Ученики, не привыкшие к таким церемониям, загудели нестройным хором, а Бен встал и козырнул, как бы разрешая обладателю портфеля назвать себя.
— Старший научный сотрудник института психологии Олег Артурович Грицюта, — скромно, но с достоинством отрекомендовался тот и сопроводил это сообщение легким наклоном головы в одну и в другую сторону.
Девочки смущенно потупились, приятно пораженные улыбкой и галантностью представителя науки. Мальчишки же встретили бодрого товарища с некоторой настороженностью: что это он притащил в портфеле? Уж не контрольную ли работу случаем — на закуску, под конец учебного года? Однако Грицюта немедленно развеял тревожные догадки.
— Товарищи! — Он похлопал в ладони, как это делают в детском садике, добиваясь полной тишины. — Сейчас мы с вами проведем ан-ке-ту, — и успокоительно поднял руку, когда заскрипели парты и зашумели взволнованные ученики. — Не удивляйтесь, сейчас я поясню, что это за зверь и с чем его едят.
И Грицюта заверил, что ничего страшного и необыкновенного не произойдет. Просто он раздаст бланки с напечатанными вопросами, а ученики — каждый на свой лад и по своему разумению — должны ответить на предложенную анкету.
Ученый-психолог расстегнул свой «дирижабль» и вытащил из его нутра пачку анкет. Пошел по рядам, раздавая направо и налево сложенные вдвое листы. Кое-кто из ребят заволновался, к Грицюте потянулись руки: «А мне, а мне!» Однако хватило всем.

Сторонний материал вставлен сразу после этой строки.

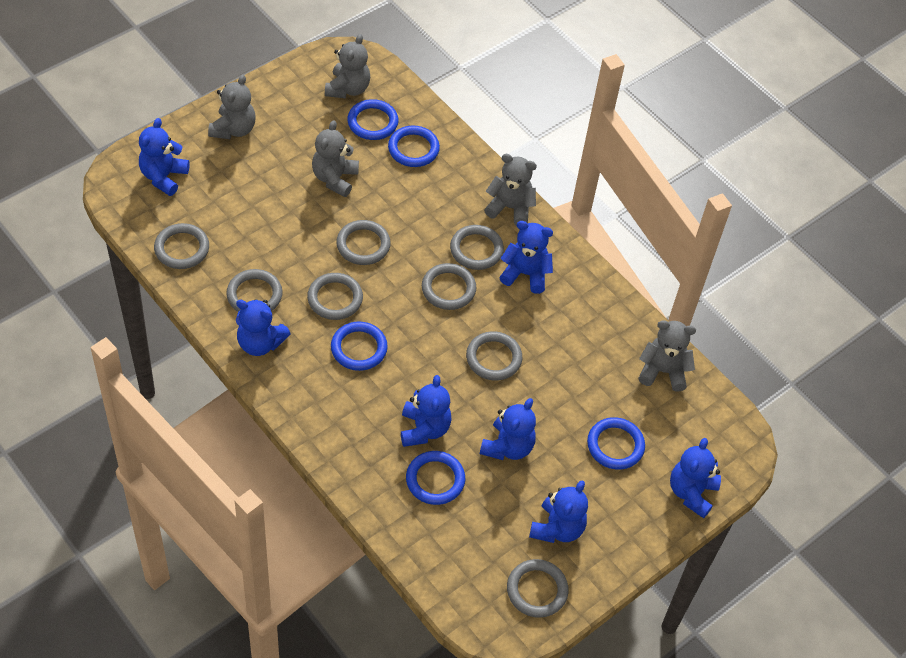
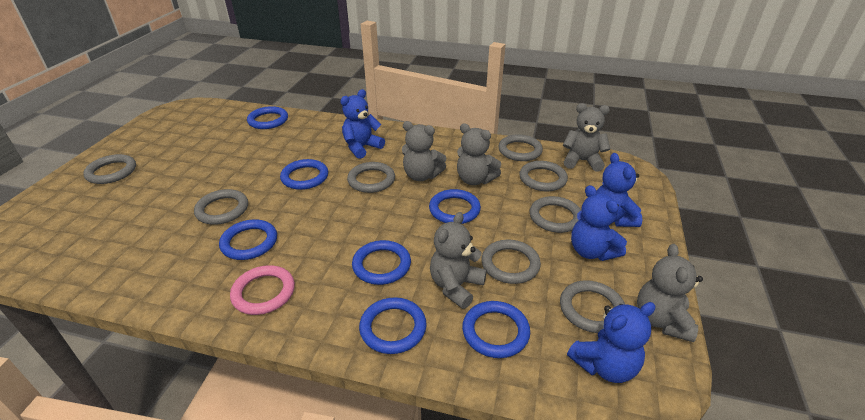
blue ring: [331,321,388,371] [347,99,398,140] [388,125,440,167] [406,451,465,505] [587,417,645,470] = 5 -> [219,219,277,260] [247,106,288,129] [280,159,328,190] [352,240,411,285] [359,297,427,354] [429,189,481,224] [462,301,530,358] = 7
blue teddy bear: [139,118,190,196] [236,299,291,356] [401,375,452,447] [480,398,536,460] [499,221,553,294] [529,481,588,543] [670,438,721,518] = 7 -> [340,89,385,159] [567,302,656,383] [571,185,627,261] [596,153,642,227] = 4
pink ring: none = 0 -> [230,265,295,315] = 1

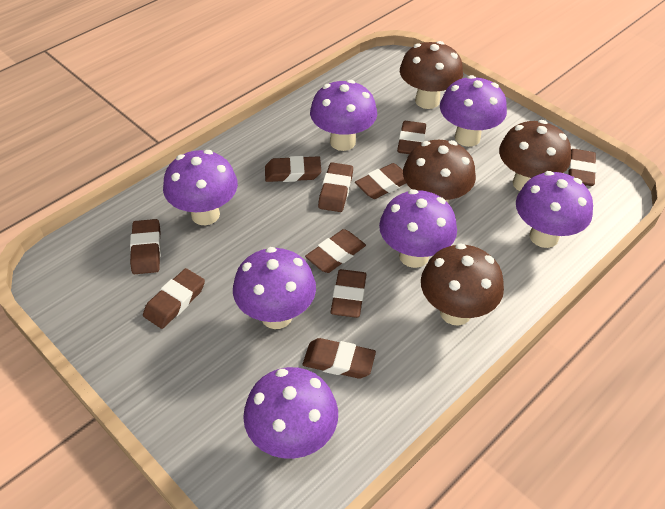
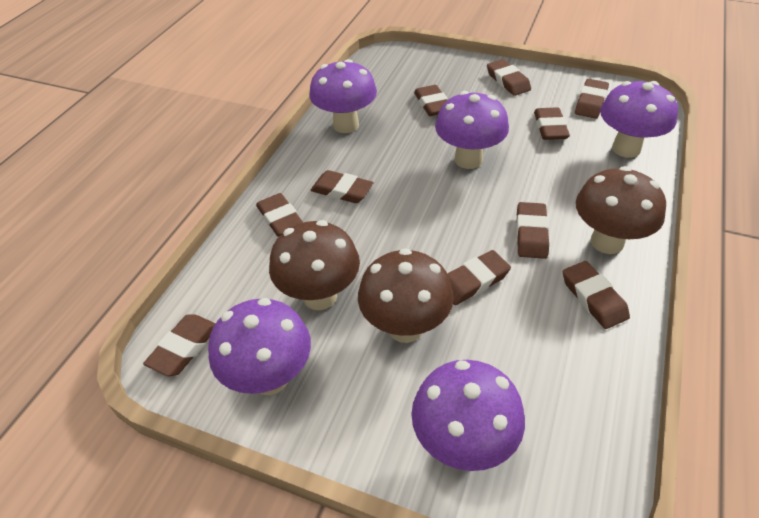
brown mushroom: [400,41,463,109] [403,140,476,204] [421,244,504,326] [499,120,571,191] = 4 -> [269,220,360,310] [358,248,454,343] [576,166,666,254] = 3
purple mushroom: [163,150,238,225] [233,247,316,329] [243,367,338,459] [310,80,377,151] [379,189,457,268] [440,75,507,147] [516,171,593,248] = 7 -> [208,298,311,395] [309,59,377,133] [411,360,525,471] [435,91,509,169] [600,81,678,158] = 5

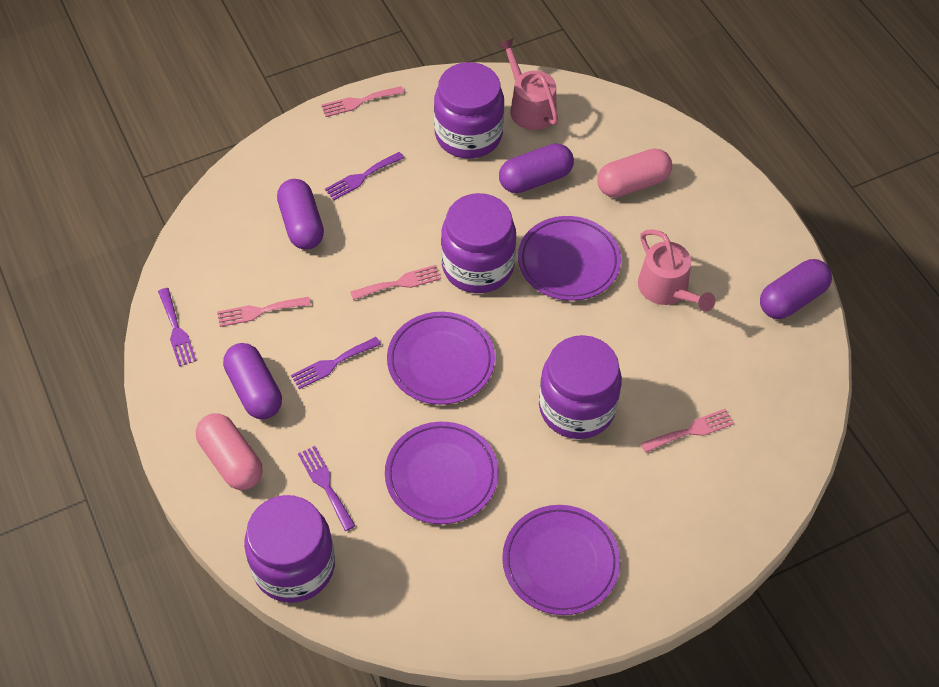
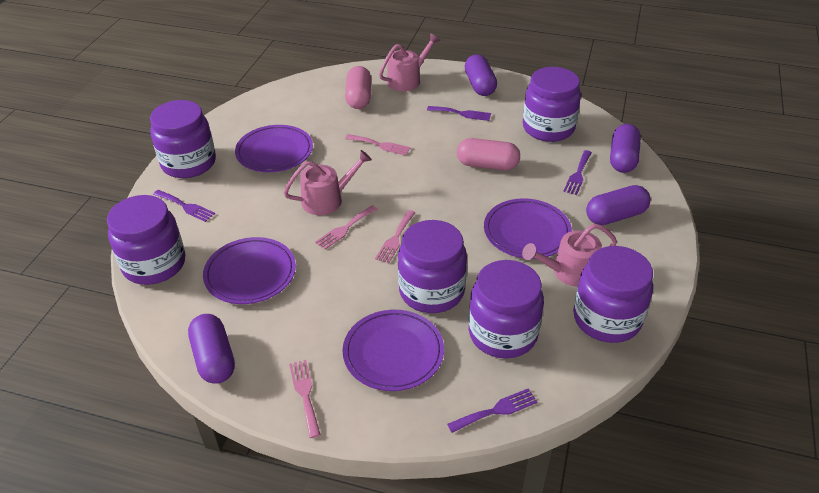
pink watering can: [498,38,558,130] [638,229,715,312] = 2 -> [283,150,372,215] [379,33,440,91] [522,224,617,287] = 3
purple jar: [244,495,335,603] [434,62,504,158] [441,193,516,293] [539,335,622,439] = 4 -> [107,195,185,285] [150,100,216,178] [398,220,467,313] [469,260,544,358] [523,67,581,142] [573,246,653,343] = 6

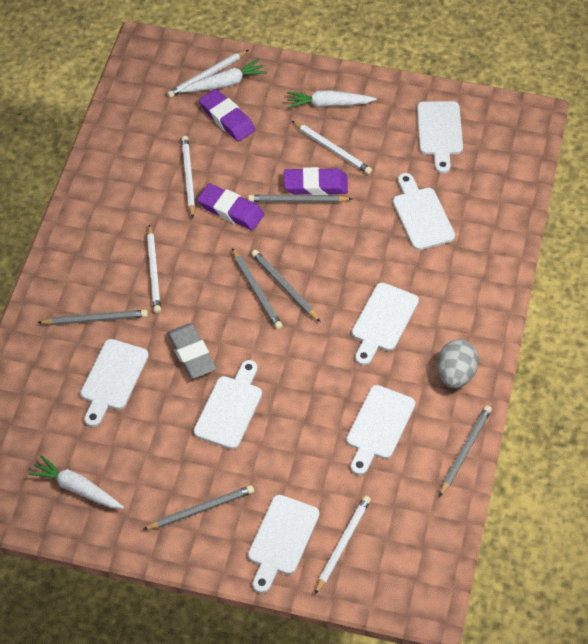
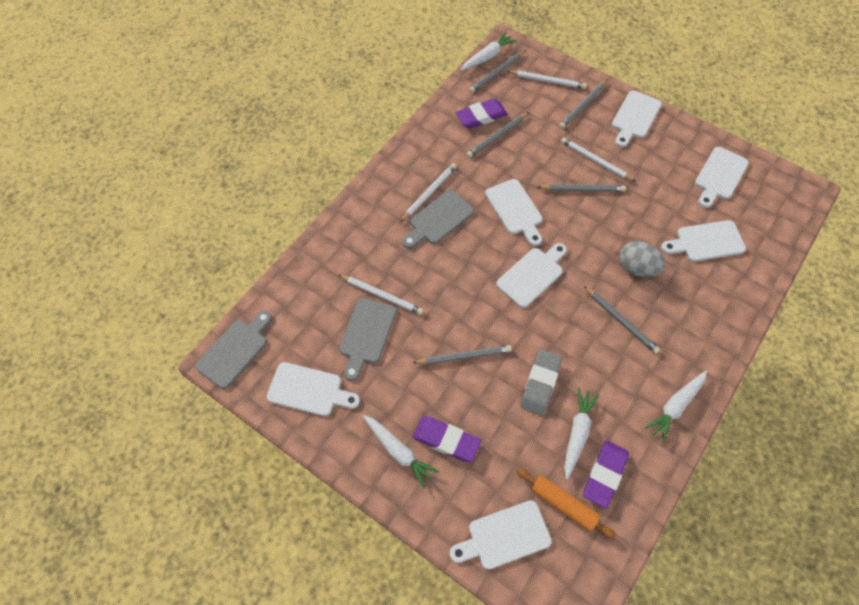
grey cutting board: none = 0 -> [195,311,272,389] [339,298,396,381] [402,190,474,249] = 3
orange rolling pin: none = 0 -> [516,468,616,539] = 1
white carrot: [28,455,124,509] [181,59,267,93] [287,90,377,108] = 3 -> [363,415,440,489] [461,32,517,71] [564,388,599,480] [645,371,707,443] = 4
white pencil: [147,224,161,313] [167,50,248,98] [181,136,195,218] [292,121,372,174] [315,496,371,594] = 5 -> [339,275,423,315] [400,163,457,222] [507,70,587,89] [561,137,636,182] = 4

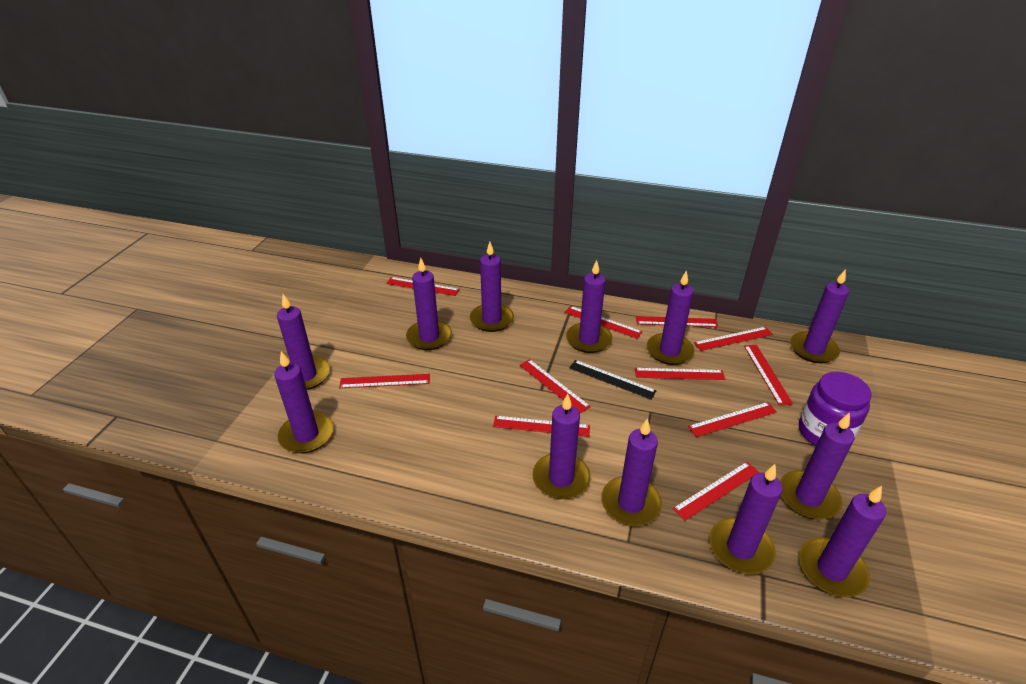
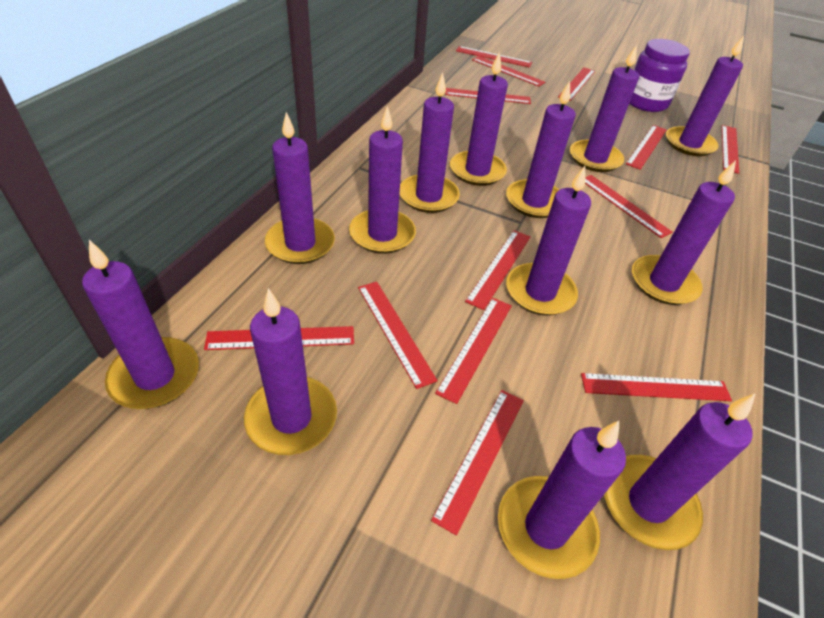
black ruler: [569,360,657,399] = 1 -> none = 0
purple candle: [274,351,334,453] [277,294,330,390] [406,258,452,350] [470,242,514,332] [532,394,591,499] [566,260,612,353] [601,418,662,526] [647,270,695,365] [709,464,783,574] [780,412,855,519] [790,269,849,363] [799,486,886,597] = 12 -> [82,240,199,409] [244,288,337,455] [265,112,335,264] [349,106,416,254] [400,73,460,213] [450,52,508,186] [498,421,626,579] [506,81,576,218] [506,166,591,315] [570,45,639,172] [604,393,756,550] [632,160,736,305] [666,36,744,156] = 13
red ruler: [339,374,430,388] [386,277,460,296] [493,416,590,437] [520,359,591,414] [565,306,642,339] [635,368,726,380] [636,316,718,327] [673,462,759,521] [688,402,777,437] [694,327,773,351] [744,345,793,406] = 11 -> [204,326,354,350] [358,282,438,389] [431,390,524,535] [435,298,512,404] [445,88,531,104] [456,46,532,68] [465,230,530,310] [472,56,545,86] [558,68,595,101] [581,373,732,401] [585,175,672,238] [626,125,667,170] [722,125,740,174] = 13

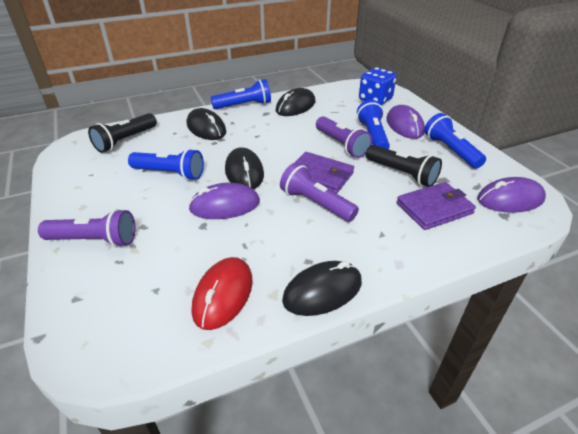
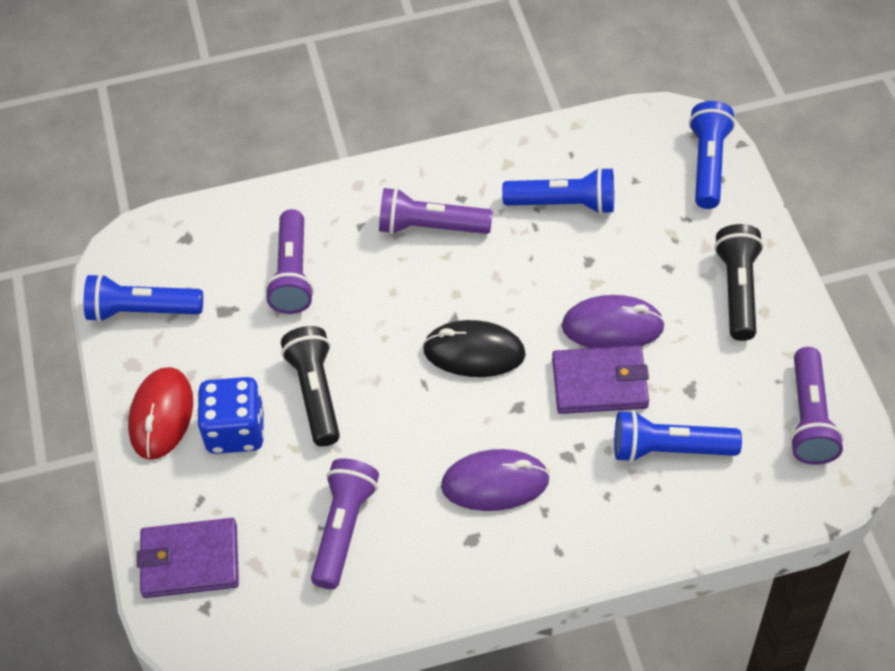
black mouse: [187,108,226,140] [225,147,264,189] [275,88,315,116] [282,261,362,316] = 4 -> [423,320,526,377] = 1
purple flashlight: [38,209,135,247] [280,163,359,222] [316,116,373,158] = 3 -> [265,209,314,314] [311,458,379,589] [379,187,493,235] [790,347,844,465] = 4
purple mouse: [188,183,260,219] [387,105,425,139] [477,177,546,213] = 3 -> [441,449,550,511] [562,295,665,348] = 2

Затем Грицюта заметил, что это не контрольная работа, не диктант. Абсолютно никаких оценок — ни за содержание, ни за грамотность. Более того: ответы будут сохранены в глубочайшей тайне, можно даже не указывать свою фамилию. Так что полная свобода: кто что хочет, то и отвечает. Единственная просьба писать искренне, откровенно, ничего не выдумывать и не скрывать.
— Все понятно? — спросил Грицюта.
По классу волной прокатилось:
— Понятно!
И вот чистые странички анкет — перед каждым пятиклассником. Две-три минуты тишины, потом веселое перешептывание, и кто-то уже сосредоточенно скрипел авторучкой.